Many students have used (and been distracted by) applications like Angry Birds, Words with Friends and Temple Run. Meanwhile, some of their classmates are creating the applications that they purchase from the App Store.
Junior Arthur Bogdanovich started designing applications for Android during his freshman year with the intention of becoming a computer programmer. He started out with simple on/off switch applications to get familiar with the operating system, but he progressively built his way up to creating applications that are currently on the market.
“I used Youtube videos to help me learn the first parts,” Arthur said. “Later on, I used technical books with documentation about the programming language that I use.”

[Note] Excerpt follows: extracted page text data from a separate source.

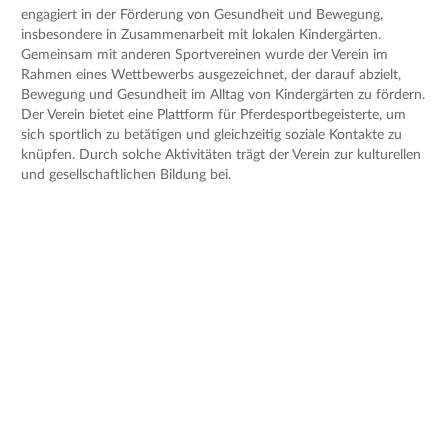
engagiert in der Förderung von Gesundheit und Bewegung,
insbesondere in Zusammenarbeit mit lokalen Kindergärten.
Gemeinsam mit anderen Sportvereinen wurde der Verein im
Rahmen eines Wettbewerbs ausgezeichnet, der darauf abzielt,
Bewegung und Gesundheit im Alltag von Kindergärten zu fördern.
Der Verein bietet eine Plattform für Pferdesportbegeisterte, um
sich sportlich zu betätigen und gleichzeitig soziale Kontakte zu
knüpfen. Durch solche Aktivitäten trägt der Verein zur kulturellen
und gesellschaftlichen Bildung bei.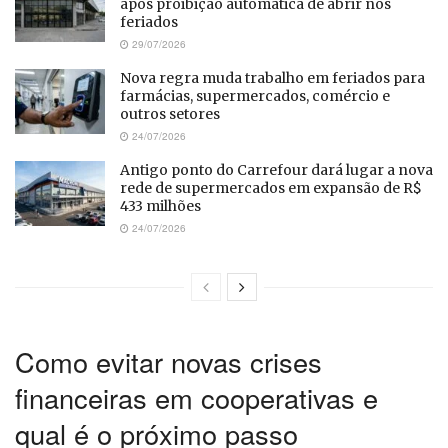
após proibição automática de abrir nos
feriados
29/07/2026
Nova regra muda trabalho em feriados para
farmácias, supermercados, comércio e
outros setores
24/07/2026
Antigo ponto do Carrefour dará lugar a nova
rede de supermercados em expansão de R$
433 milhões
24/07/2026
Como evitar novas crises
financeiras em cooperativas e
qual é o próximo passo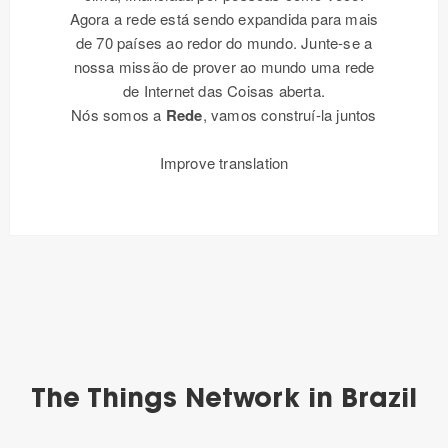
Agora a rede está sendo expandida para mais
de 70 países ao redor do mundo. Junte-se a
nossa missão de prover ao mundo uma rede
de Internet das Coisas aberta.
Nós somos a
Rede
, vamos construí-la juntos
Improve translation
The Things Network in Brazil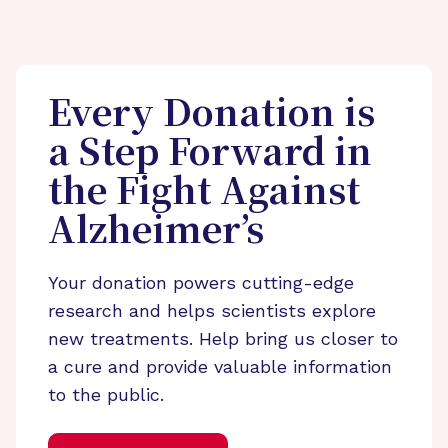
Every Donation is
a Step Forward in
the Fight Against
Alzheimer’s
Your donation powers cutting-edge
research and helps scientists explore
new treatments. Help bring us closer to
a cure and provide valuable information
to the public.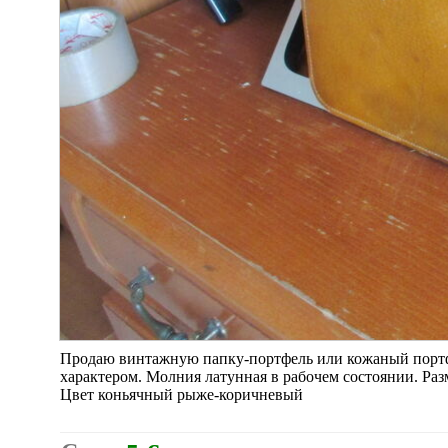
Продаю винтажную папку-портфель или кожаный портфе
характером. Молния латунная в рабочем состоянии. Разм
Цвет коньячный рыже-коричневый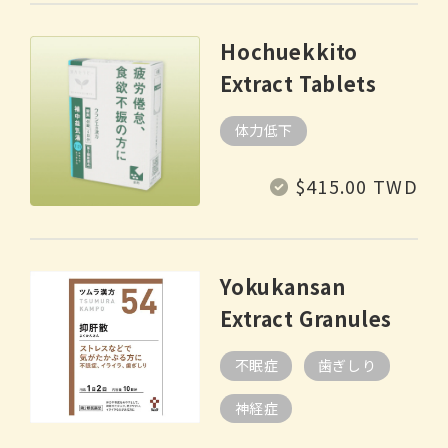
Hochuekkito
Extract Tablets
体力低下
Regular
$415.00 TWD
price
Yokukansan
Extract Granules
不眠症
歯ぎしり
神経症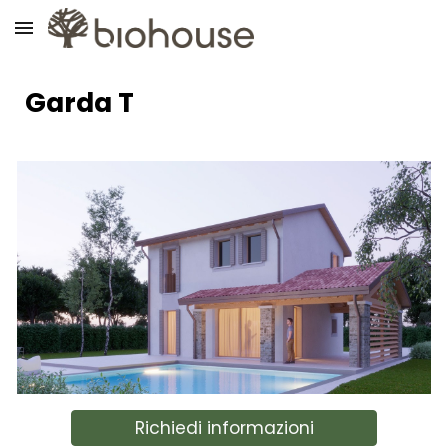
Skip to main content
Skip to navigation
Garda T
Richiedi informazioni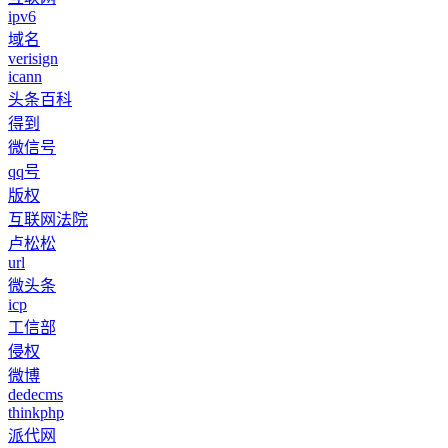
ipv6
域名
verisign
icann
头条百科
得到
微信号
qq号
版权
互联网法院
卢松松
url
微头条
icp
工信部
侵权
微博
dedecms
thinkphp
派代网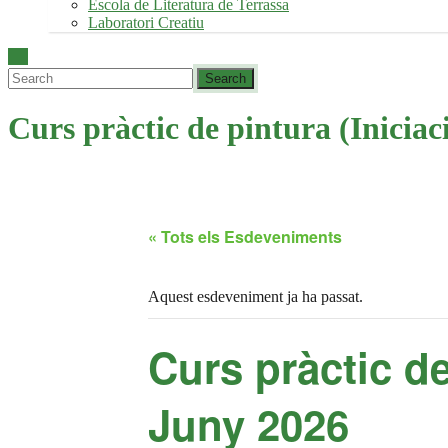
Escola de Literatura de Terrassa
Laboratori Creatiu
Curs pràctic de pintura (Iniciac
« Tots els Esdeveniments
Aquest esdeveniment ja ha passat.
Curs pràctic de
Juny 2026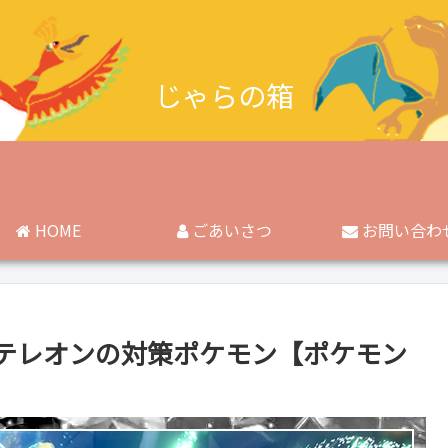
じゃらの箱
HOME
ごあいさつ
お問い合わ
テレオンの対策ポケモン【ポケモン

Arthur made his simple applications more sophisticated by building up his features. He chose to advance the capabilities of his previous application rather than creating a new one altogether.

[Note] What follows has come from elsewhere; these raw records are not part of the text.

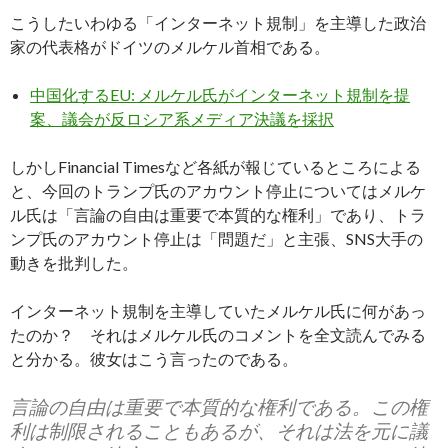
こうしたいわゆる「インターネット規制」を主導した政治
家の代表格がドイツのメルケル首相である。
中国化するEU: メルケル氏がインターネット規制を提
案、議会が反ロシア系メディア決議を採択
しかしFinancial Timesなど各紙が報じているところによる
と、今回のトランプ氏のアカウント停止についてはメルケ
ル氏は「言論の自由は重要で本質的な権利」であり、トラ
ンプ氏のアカウント停止は「問題だ」と主張、SNS大手の
動きを批判した。
インターネット規制を主導していたメルケル氏に何があっ
たのか？ それはメルケル氏のコメントを全文読んでみる
と分かる。彼女はこう言ったのである。
言論の自由は重要で本質的な権利である。この権
利は制限されることもあるが、それは法を元に議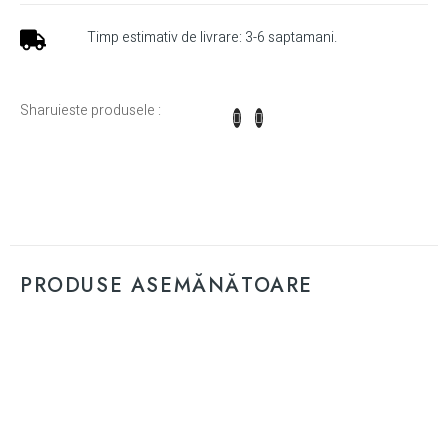
Timp estimativ de livrare: 3-6 saptamani.
Sharuieste produsele :
PRODUSE ASEMĂNĂTOARE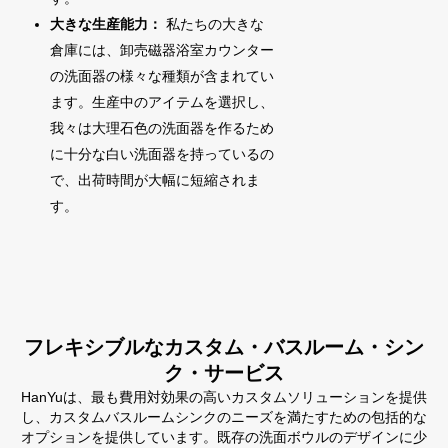
大きな生産能力：
私たちの大きな
倉庫には、卸売磁器浴室カウンター
の洗面器の様々な種類が含まれてい
ます。生産中のアイテムを選択し、
我々は大理石色の洗面器を作るため
に十分な白い洗面器を持っているの
で、出荷時間が大幅に短縮されま
す。
フレキシブルなカスタム・バスルーム・シン
ク・サービス
HanYuは、最も費用対効果の高いカスタムソリューションを提供
し、カスタムバスルームシンクのニーズを満たすための包括的な
オプションを提供しています。既存の洗面ボウルのデザインに少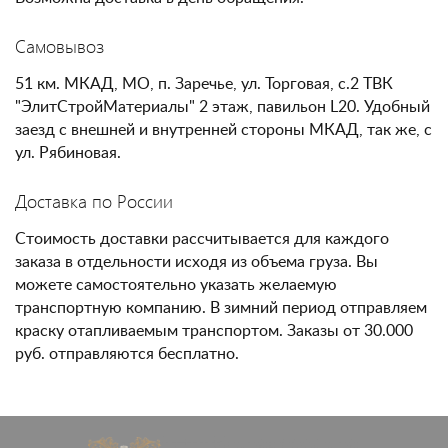
Самовывоз
51 км. МКАД, МО, п. Заречье, ул. Торговая, с.2 ТВК
"ЭлитСтройМатериалы" 2 этаж, павильон L20. Удобный
заезд с внешней и внутренней стороны МКАД, так же, с
ул. Рябиновая.
Доставка по России
Стоимость доставки рассчитывается для каждого
заказа в отдельности исходя из объема груза. Вы
можете самостоятельно указать желаемую
транспортную компанию. В зимний период отправляем
краску отапливаемым транспортом. Заказы от 30.000
руб. отправляются бесплатно.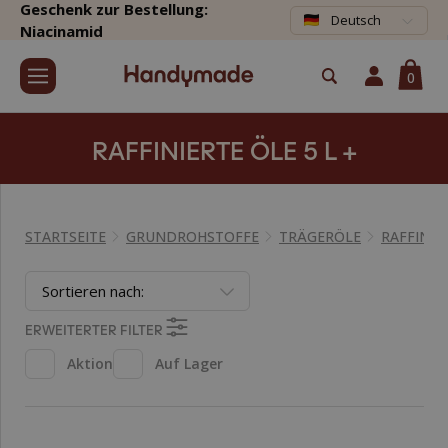
Geschenk zur Bestellung:
Deutsch
Niacinamid
0
RAFFINIERTE ÖLE 5 L +
STARTSEITE
GRUNDROHSTOFFE
TRÄGERÖLE
RAFFINIER
Sortieren nach:
ERWEITERTER FILTER
Aktion
Auf Lager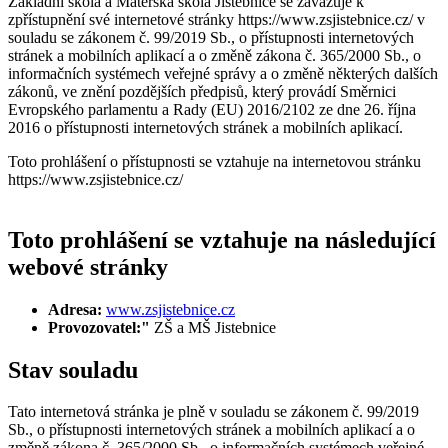
Základní škola a Mateřská škola Jistebnice se zavazuje k
zpřístupnění své internetové stránky https://www.zsjistebnice.cz/ v
souladu se zákonem č. 99/2019 Sb., o přístupnosti internetových
stránek a mobilních aplikací a o změně zákona č. 365/2000 Sb., o
informačních systémech veřejné správy a o změně některých dalších
zákonů, ve znění pozdějších předpisů, který provádí Směrnici
Evropského parlamentu a Rady (EU) 2016/2102 ze dne 26. října
2016 o přístupnosti internetových stránek a mobilních aplikací.
Toto prohlášení o přístupnosti se vztahuje na internetovou stránku
https://www.zsjistebnice.cz/
Toto prohlášení se vztahuje na následující
webové stránky
Adresa:
www.zsjistebnice.cz
Provozovatel:"
ZŠ a MŠ Jistebnice
Stav souladu
Tato internetová stránka je plně v souladu se zákonem č. 99/2019
Sb., o přístupnosti internetových stránek a mobilních aplikací a o
změně zákona č. 365/2000 Sb., o informačních systémech veřejné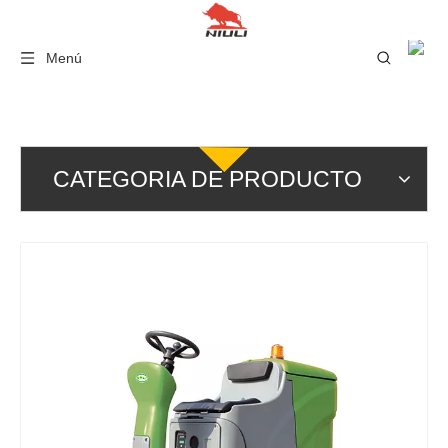
Menú
CATEGORIA DE PRODUCTO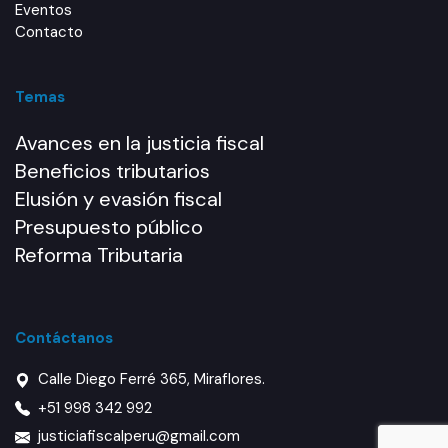
Eventos
Contacto
Temas
Avances en la justicia fiscal
Beneficios tributarios
Elusión y evasión fiscal
Presupuesto público
Reforma Tributaria
Contáctanos
Calle Diego Ferré 365, Miraflores.
+51 998 342 992
justiciafiscalperu@gmail.com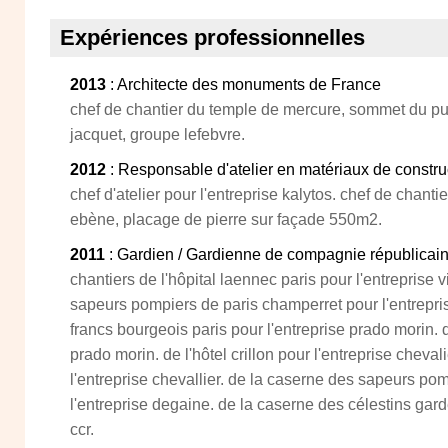
Expériences professionnelles
2013
: Architecte des monuments de France
chef de chantier du temple de mercure, sommet du pu
jacquet, groupe lefebvre.
2012
: Responsable d'atelier en matériaux de constr
chef d'atelier pour l'entreprise kalytos. chef de chantie
ebène, placage de pierre sur façade 550m2.
2011
: Gardien / Gardienne de compagnie républicain
chantiers de l'hôpital laennec paris pour l'entreprise 
sapeurs pompiers de paris champerret pour l'entrepri
francs bourgeois paris pour l'entreprise prado morin. d
prado morin. de l'hôtel crillon pour l'entreprise cheval
l'entreprise chevallier. de la caserne des sapeurs po
l'entreprise degaine. de la caserne des célestins gard
ccr.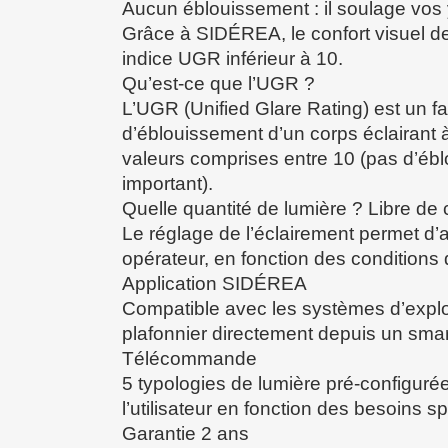
Aucun éblouissement : il soulage vos
Grâce à SIDÉREA, le confort visuel des
indice UGR inférieur à 10.
Qu’est-ce que l’UGR ?
L’UGR (Unified Glare Rating) est un fa
d’éblouissement d’un corps éclairant à 
valeurs comprises entre 10 (pas d’éb
important).
Quelle quantité de lumière ? Libre de c
Le réglage de l’éclairement permet d’
opérateur, en fonction des conditions 
Application SIDÉREA
Compatible avec les systèmes d’explo
plafonnier directement depuis un smar
Télécommande
5 typologies de lumière pré-configurée
l’utilisateur en fonction des besoins s
Garantie 2 ans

“I just sit down and think of things that might be useful to include and take the apps that I’ve made currently and add on to them,” Arthur said.
Arthur said he chose to program applications for Android because it is cheaper and he would have a larger degree of freedom.

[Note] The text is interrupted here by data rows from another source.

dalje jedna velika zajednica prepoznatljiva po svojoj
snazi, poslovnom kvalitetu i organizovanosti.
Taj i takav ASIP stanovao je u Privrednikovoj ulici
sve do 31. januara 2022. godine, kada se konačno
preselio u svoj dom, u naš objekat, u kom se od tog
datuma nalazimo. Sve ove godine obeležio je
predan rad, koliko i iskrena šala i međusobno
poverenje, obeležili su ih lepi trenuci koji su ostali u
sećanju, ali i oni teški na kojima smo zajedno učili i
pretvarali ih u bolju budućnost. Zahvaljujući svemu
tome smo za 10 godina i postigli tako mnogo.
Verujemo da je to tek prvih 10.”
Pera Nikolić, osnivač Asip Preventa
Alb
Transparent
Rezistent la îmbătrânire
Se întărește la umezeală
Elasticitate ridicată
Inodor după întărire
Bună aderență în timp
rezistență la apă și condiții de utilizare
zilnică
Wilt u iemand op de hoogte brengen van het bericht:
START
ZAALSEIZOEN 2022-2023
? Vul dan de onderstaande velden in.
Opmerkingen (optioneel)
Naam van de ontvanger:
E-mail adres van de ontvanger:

After getting the counselors’ approval, Arthur started working with the Tech Club to create a task manager that will allow students to easily organize upcoming assignments and tests for their classes. It will tie in with SIS to create a more uniform information system. And most importantly, it’s a planner that can’t be lost.
Junior Jerry Liu is helping a company create an Android equivalent of its photo share social network application, which is currently available on the Apple App Store. The application allows anyone to post photo assignments on a certain topic or event. Followers can then comment and respond.
The process of creating an Android application isn’t as simple as copying and pasting from the IOS to Android. The two operating systems are based on different programming languages.
“One is objective C [for the IOS] and the other is Java [for the Android], so the implementations are a bit different,” Jerry said. “So it’s kind of hard to make the two apps really similar to each other because they have two different design patterns.”
Jerry also assisted his employer with building its platform client side code (figuring out how to make the application work).
With the advancements in the technological world, Jerry’s designing is not solely restricted to the smartphone. In fact, he has taken a rain check on the Android to finish up other assignments.
“It does look like an interesting platform and I’ll look into it more as the platform progresses, but right now, I have other plans,” Jerry said. “I’m working on a couple websites for different clubs.”